Глава VI. Последние годы

Внутренние раздоры в секте «товянчиков». – План Мицкевича привлечь на сторону товянизма императора Николая I. – Разрыв Мицкевича с его «учителем». – Революция 1848 года и несбывшиеся надежды поэта-мистика. – «Развалина». – Недостаток материальных средств. – Смерть жены. – Организация польских легионов в Турции. – Кончина поэта в Константинополе.

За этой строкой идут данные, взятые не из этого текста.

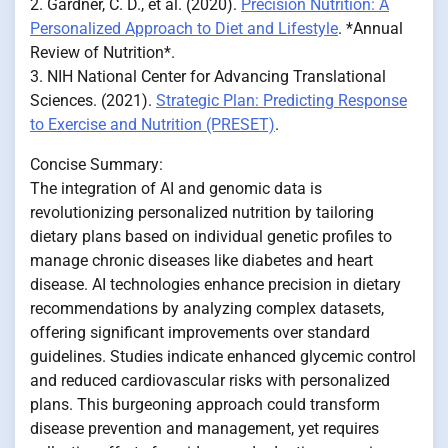
2. Gardner, C. D., et al. (2020).
Precision Nutrition: A
Personalized Approach to Diet and Lifestyle
. *Annual
Review of Nutrition*.
3. NIH National Center for Advancing Translational
Sciences. (2021).
Strategic Plan: Predicting Response
to Exercise and Nutrition (PRESET)
.
Concise Summary:
The integration of AI and genomic data is
revolutionizing personalized nutrition by tailoring
dietary plans based on individual genetic profiles to
manage chronic diseases like diabetes and heart
disease. AI technologies enhance precision in dietary
recommendations by analyzing complex datasets,
offering significant improvements over standard
guidelines. Studies indicate enhanced glycemic control
and reduced cardiovascular risks with personalized
plans. This burgeoning approach could transform
disease prevention and management, yet requires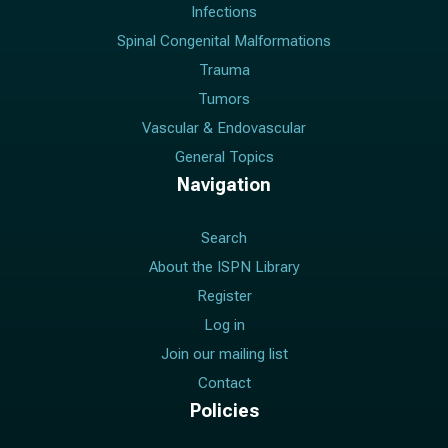
Infections
Spinal Congenital Malformations
Trauma
Tumors
Vascular & Endovascular
General Topics
Navigation
Search
About the ISPN Library
Register
Log in
Join our mailing list
Contact
Policies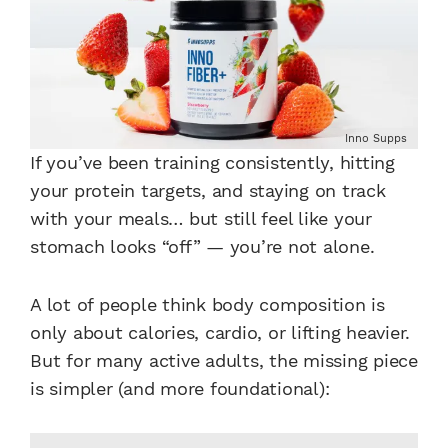
Inno Supps
If you’ve been training consistently, hitting
your protein targets, and staying on track
with your meals… but still feel like your
stomach looks “off” — you’re not alone.
A lot of people think body composition is
only about calories, cardio, or lifting heavier.
But for many active adults, the missing piece
is simpler (and more foundational):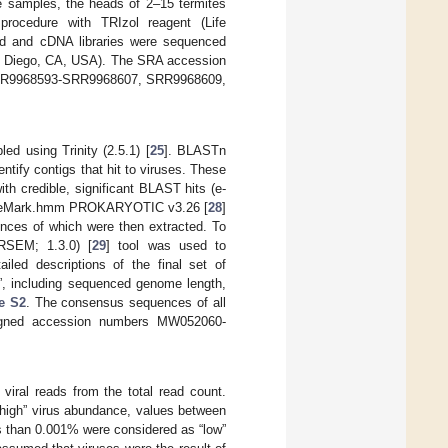
ue samples, the heads of 2–15 termites
rocedure with TRIzol reagent (Life
ed and cDNA libraries were sequenced
San Diego, CA, USA). The SRA accession
 SRR9968593-SRR9968607, SRR9968609,
 using Trinity (2.5.1) [
25
]. BLASTn
ntify contigs that hit to viruses. These
th credible, significant BLAST hits (e-
GeneMark.hmm PROKARYOTIC v3.26 [
28
]
nces of which were then extracted. To
(RSEM; 1.3.0) [
29
] tool was used to
ailed descriptions of the final set of
es”, including sequenced genome length,
e S2
. The consensus sequences of all
signed accession numbers MW052060-
iral reads from the total read count.
“high” virus abundance, values between
 than 0.001% were considered as “low”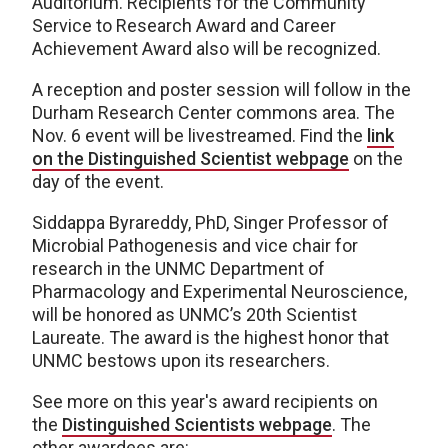
Auditorium. Recipients for the Community
Service to Research Award and Career
Achievement Award also will be recognized.
A reception and poster session will follow in the
Durham Research Center commons area. The
Nov. 6 event will be livestreamed. Find the
link
on the Distinguished Scientist webpage
on the
day of the event.
Siddappa Byrareddy, PhD, Singer Professor of
Microbial Pathogenesis and vice chair for
research in the UNMC Department of
Pharmacology and Experimental Neuroscience,
will be honored as UNMC’s 20th Scientist
Laureate. The award is the highest honor that
UNMC bestows upon its researchers.
See more on this year's award recipients on
the
Distinguished Scientists webpage
. The
other awardees are:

Таким образом, Мицкевич увидел теперь закрытыми для себя те пути, которыми он думал воспользоваться для пропаганды идей «учителя», и в то же время видел, что пропаганда эта не принесла особенно осязательных плодов. Действительно, число «товянчиков», как их называли, не превышало и теперь нескольких десятков человек, а единственною крупною личностью среди новообращенных был другой польский поэт, Словацкий, искавший в мистицизме примирения с неудачною жизнью. Между тем на личной жизни Мицкевича увлечение его товянизмом отозвалось самым печальным образом: ему не только пришлось выносить нападение со стороны католического духовенства за свои еретические идеи, но последние произвели разрыв даже между ним и ближайшими его друзьями. Он испытывал теперь чувство нравственного одиночества среди людей, чуждых ему по своему развитию и стоявших значительно ниже его в умственном отношении, – людей, с которыми связывало его только одно мистическое учение. Правда, это последнее в минуты восторженного энтузиазма вознаграждало его за все вынесенные страдания, – но такие минуты приходили теперь все реже, так как неудачи последнего времени, отняв способы к продолжению пропаганды в широких размерах, вынудили Мицкевича ограничить свою деятельность тесным кружком «товянчиков». В самом этом кружке, или «коле», начался тем временем раздор: те из эмигрантов, которые были увлечены в секту не мистической собственно стороной учения, а теми обещаниями скорого политического переворота, какие щедро сыпались Товянским и вслед за ним с полною верою повторялись Мицкевичем, увидели теперь, что их ожидания не сбылись, и, чем пламеннее и нетерпеливее были их надежды, тем с большим негодованием относились они теперь к Товянскому и Мицкевичу, как обманщикам и шарлатанам. Вера поэта не была поколеблена долгим напрасным ожиданием, – но он не мог не чувствовать на себе ответственности за людей, привлеченных им к «делу» и пострадавших благодаря доверию к нему, а это еще более ухудшало и без того уже мрачное его настроение.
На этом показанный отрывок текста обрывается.